Зуи снял ногу с подоконника. Он обернулся, вид у него был напряженный и взволнованный, и, выдвинув стул с прямой спинкой, сел к столу матери. Он закурил потухшую сигару, потом беспокойно подался вперед, положив обе руки на столешницу вишневого дерева. Рядом с чернильницей стояла вещь, которую его мать использовала как пресс для бумаг: небольшой стеклянный шар на черной пластмассовой подставке, а в нем – снеговик в цилиндре. Зуи взял в руки игрушку, встряхнул ее и сидел, созерцая кружение снежинок.
Фрэнни приложила руку козырьком ко лбу и смотрела на Зуи. Он сидел в самом ярком потоке лучей, проникавших в комнату. Если бы ей хотелось смотреть на него подольше, она могла бы переменить положение, но тогда ей пришлось бы потревожить Блумберга, который, видимо, спал.
– А у тебя и вправду язва? – вдруг спросила она. – Мама сказала, что у тебя язва.

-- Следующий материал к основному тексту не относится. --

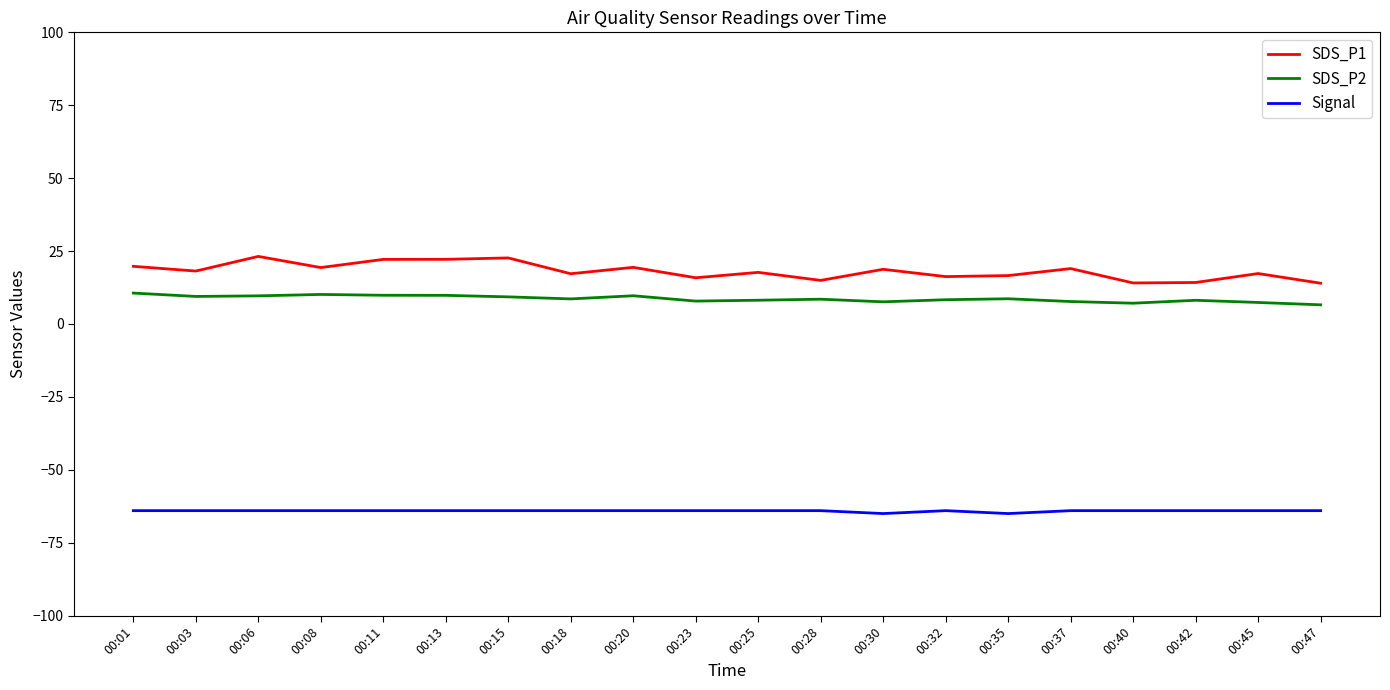

Which series has the widest spread of values?

SDS_P1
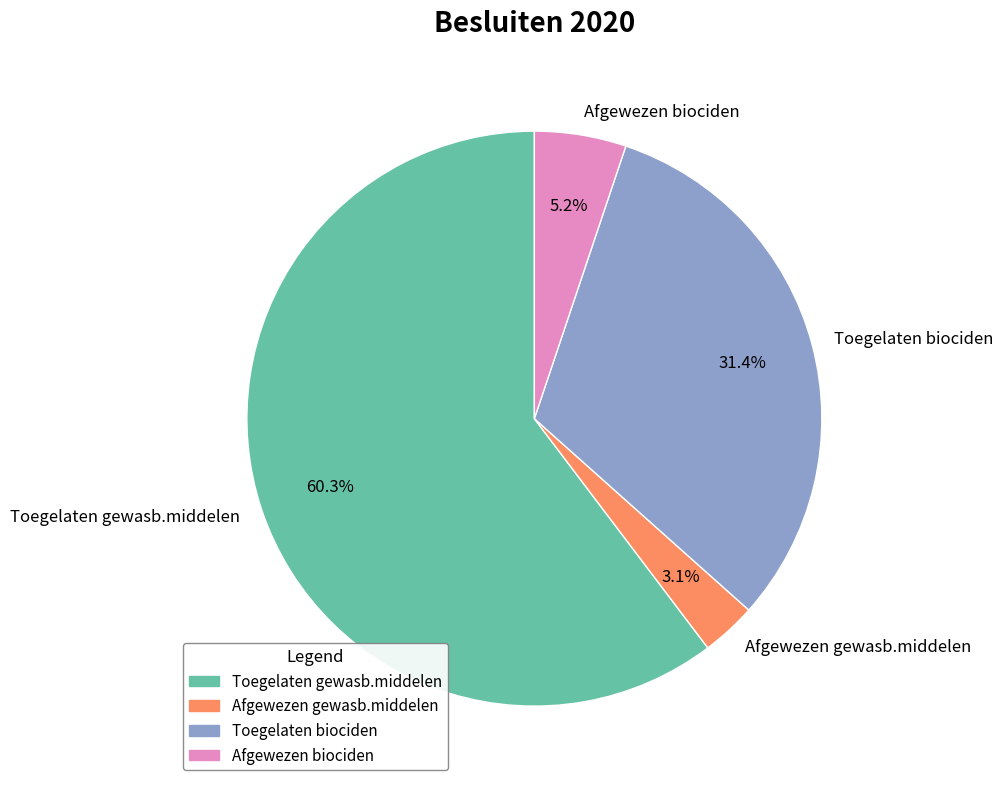

The Afgewezen biociden slice represents 5% of the pie. True or false?

True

– Да, господи боже ты мой, у меня язва. У нас сейчас Калиюга, брат, Железный век. И любой человек старше шестнадцати лет и без язвы – просто проклятый шпион.
Он снова, посильнее на этот раз, встряхнул шар со снеговиком.
– Но вот что забавно, – сказал он. – Хесс мне нравится. По крайней мере, он мне нравится, когда не пытается навязать мне свое творческое убожество. Все же он хоть носит жуткие галстуки и нелепые костюмы с набитыми ватой плечами в этом запуганном, сверхконсервативном, сверхпослушном сумасшедшем доме. И мне нравится его самодовольство. Он так самодоволен, что держится даже скромно, дурак несчастный. Он явно считает, понимаешь ли, что его неуклюжий, напыщенно-смелый, «незаурядный» талант делает честь телевидению, а это уже какая-то дурацкая разновидность скромности, если вдуматься. Он смотрел на стеклянный шар, пока снежная круговерть немного утихла.